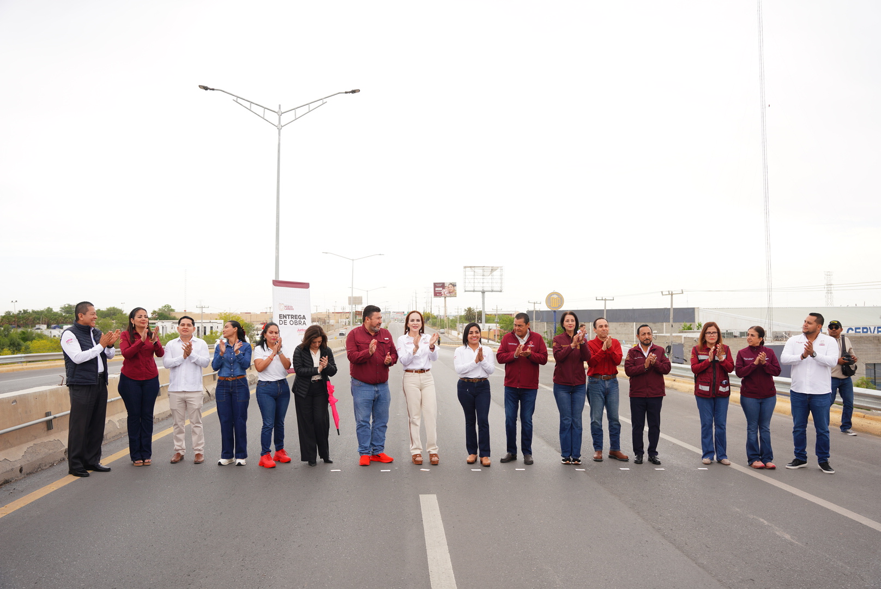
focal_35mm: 29
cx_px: 440
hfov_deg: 63.3
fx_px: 715
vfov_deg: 44.8
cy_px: 294
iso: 100
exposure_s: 1/200
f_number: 4.5
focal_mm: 29.2
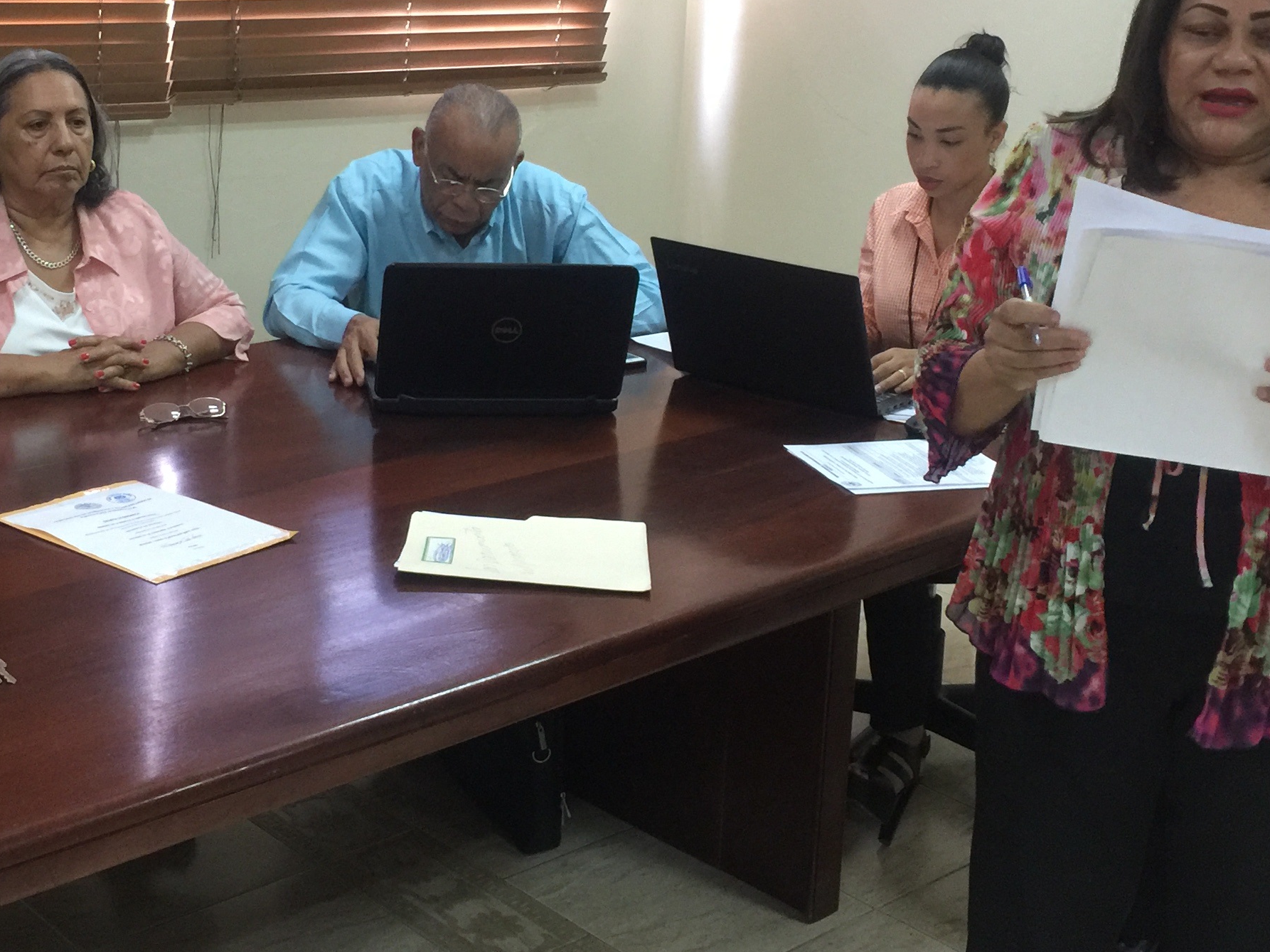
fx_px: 1944
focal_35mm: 53
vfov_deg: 27.2
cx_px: 533
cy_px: 250
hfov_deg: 36.1
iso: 125
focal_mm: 4.15
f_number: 2.2
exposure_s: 1/15
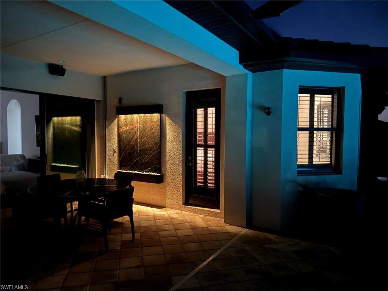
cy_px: 146
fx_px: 269
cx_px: 194
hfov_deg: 71.6
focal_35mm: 24
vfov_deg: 56.8
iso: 2500
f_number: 1.78
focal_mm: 6.76
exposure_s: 1/2
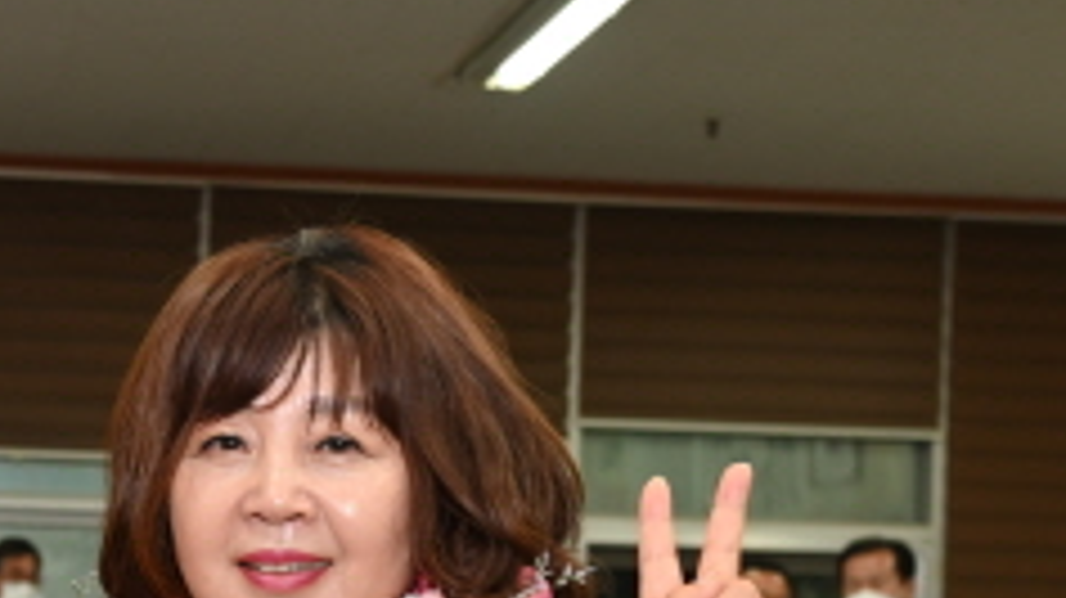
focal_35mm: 90
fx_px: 2543
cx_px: 40
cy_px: 573
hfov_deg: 22.9
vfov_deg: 13.3
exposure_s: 1/60
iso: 900
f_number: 4
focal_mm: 34
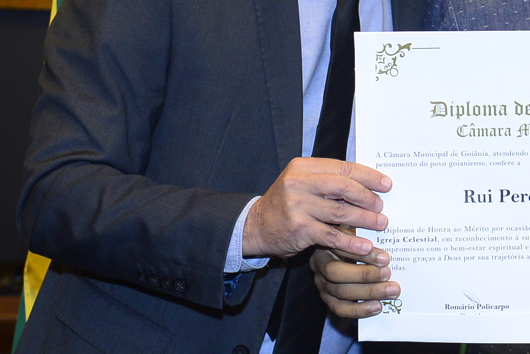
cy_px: 14
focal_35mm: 133
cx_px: 514
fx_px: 1958
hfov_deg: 15.2
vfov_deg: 10.2
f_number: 5.6
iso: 2500
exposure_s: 1/125
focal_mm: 48
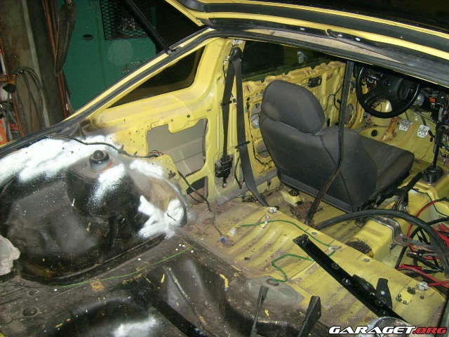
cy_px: 168
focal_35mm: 35
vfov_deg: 40.7
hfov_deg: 52.6
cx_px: 224
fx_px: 454
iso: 100
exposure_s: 1/60
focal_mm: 5.95
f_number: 2.8
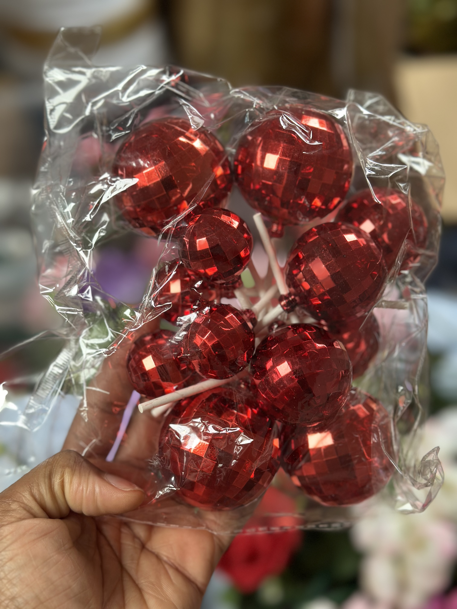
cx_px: 228
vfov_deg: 39.7
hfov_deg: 30.3
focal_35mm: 48
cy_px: 304
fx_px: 845
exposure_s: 1/73
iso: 125
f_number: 1.78
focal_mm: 6.86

········

Problem description: Every line of the records above must reappear exactly, though the pictures must not.

Solution to this task:
focal_35mm: 29
cx_px: 440
hfov_deg: 63.3
fx_px: 715
vfov_deg: 44.8
cy_px: 294
iso: 100
exposure_s: 1/200
f_number: 4.5
focal_mm: 29.2
fx_px: 1944
focal_35mm: 53
vfov_deg: 27.2
cx_px: 533
cy_px: 250
hfov_deg: 36.1
iso: 125
focal_mm: 4.15
f_number: 2.2
exposure_s: 1/15
cy_px: 146
fx_px: 269
cx_px: 194
hfov_deg: 71.6
focal_35mm: 24
vfov_deg: 56.8
iso: 2500
f_number: 1.78
focal_mm: 6.76
exposure_s: 1/2
focal_35mm: 90
fx_px: 2543
cx_px: 40
cy_px: 573
hfov_deg: 22.9
vfov_deg: 13.3
exposure_s: 1/60
iso: 900
f_number: 4
focal_mm: 34
cy_px: 14
focal_35mm: 133
cx_px: 514
fx_px: 1958
hfov_deg: 15.2
vfov_deg: 10.2
f_number: 5.6
iso: 2500
exposure_s: 1/125
focal_mm: 48
cy_px: 168
focal_35mm: 35
vfov_deg: 40.7
hfov_deg: 52.6
cx_px: 224
fx_px: 454
iso: 100
exposure_s: 1/60
focal_mm: 5.95
f_number: 2.8
cx_px: 228
vfov_deg: 39.7
hfov_deg: 30.3
focal_35mm: 48
cy_px: 304
fx_px: 845
exposure_s: 1/73
iso: 125
f_number: 1.78
focal_mm: 6.86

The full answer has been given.